*Teks yang Diberikan:*

BINTAN (HK) – Sidang perkara tindak pidana korupsi pelaksanaan kegiatan pembangunan Jembatan Tanah Merah, Kecamatan Teluk Bintan, Kabupaten Bintan TA. 2018 dan 2019 oleh dua terdakwa dengan tiga berkas disidang di Pengadilan Tipikor pada Pengadilan Negeri Tanjungpinang pada Selasa (14/11/2023).
Sidang perkara korupsi tersebut, Jaksa Penuntut Umum (JPU) dari Kejaksaan Negeri (Kejari) Bintan membacakan tiga dakwaan secara satu persatu atas tindak pidana Korupsi yang dilakukan oleh dua terdakwa, yakni Bayu Wicaksono selaku Pejabat Pembuat Komitmen (PPK) dan terdakwa Siswanto selaku kontraktor penyedia jasa dari CV.Bina Mekar Lestari (Penyedia TA. 2019).
Namun khusus untuk terdakwa Bayu Wicaksono, dalam perkara korupsi ini, JPU membacakan dua berkas secara terpisah, yakni TA 2018 dan 2019 dalam ruangan sidang dan majelis hakim yang sama.

*Informasi yang Diberikan:*
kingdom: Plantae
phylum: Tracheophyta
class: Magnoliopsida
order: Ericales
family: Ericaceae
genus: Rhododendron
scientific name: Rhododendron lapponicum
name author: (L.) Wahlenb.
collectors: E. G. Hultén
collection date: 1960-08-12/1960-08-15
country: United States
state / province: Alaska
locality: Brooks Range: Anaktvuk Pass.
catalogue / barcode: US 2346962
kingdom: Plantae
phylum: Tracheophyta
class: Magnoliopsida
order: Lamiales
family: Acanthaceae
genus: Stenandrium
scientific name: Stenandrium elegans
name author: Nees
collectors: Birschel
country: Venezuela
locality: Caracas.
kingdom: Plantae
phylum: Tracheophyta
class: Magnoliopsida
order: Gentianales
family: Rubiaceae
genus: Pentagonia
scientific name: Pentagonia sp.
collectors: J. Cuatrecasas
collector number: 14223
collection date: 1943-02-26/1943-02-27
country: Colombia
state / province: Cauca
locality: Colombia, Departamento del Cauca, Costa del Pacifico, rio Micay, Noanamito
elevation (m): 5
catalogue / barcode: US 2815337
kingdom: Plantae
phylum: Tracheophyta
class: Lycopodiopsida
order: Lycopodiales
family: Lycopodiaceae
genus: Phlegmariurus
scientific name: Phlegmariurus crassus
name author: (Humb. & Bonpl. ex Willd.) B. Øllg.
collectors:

*Soal Tertulis 1:*
Salinlah dari teks yang diberikan seluruh bagian mulai dari "BINTAN (HK) –" hingga "(Penyedia TA. 2019)." tanpa mengubah satu kata pun.
*Soal Tertulis 2:*
Berdasarkan teks yang diberikan, jawablah pertanyaan berikut.
(a) Di pengadilan mana sidang perkara tersebut digelar?
(b) Apa jabatan terdakwa Bayu Wicaksono?
(c) Berkas tahun anggaran berapa saja yang dibacakan JPU secara terpisah untuk terdakwa Bayu Wicaksono?

*Penyelesaian Lengkap 1:*
BINTAN (HK) – Sidang perkara tindak pidana korupsi pelaksanaan kegiatan pembangunan Jembatan Tanah Merah, Kecamatan Teluk Bintan, Kabupaten Bintan TA. 2018 dan 2019 oleh dua terdakwa dengan tiga berkas disidang di Pengadilan Tipikor pada Pengadilan Negeri Tanjungpinang pada Selasa (14/11/2023).
Sidang perkara korupsi tersebut, Jaksa Penuntut Umum (JPU) dari Kejaksaan Negeri (Kejari) Bintan membacakan tiga dakwaan secara satu persatu atas tindak pidana Korupsi yang dilakukan oleh dua terdakwa, yakni Bayu Wicaksono selaku Pejabat Pembuat Komitmen (PPK) dan terdakwa Siswanto selaku kontraktor penyedia jasa dari CV.Bina Mekar Lestari (Penyedia TA. 2019).

*Penyelesaian Lengkap 2:*
(a) Di Pengadilan Tipikor pada Pengadilan Negeri Tanjungpinang.
(b) Pejabat Pembuat Komitmen (PPK).
(c) TA 2018 dan 2019.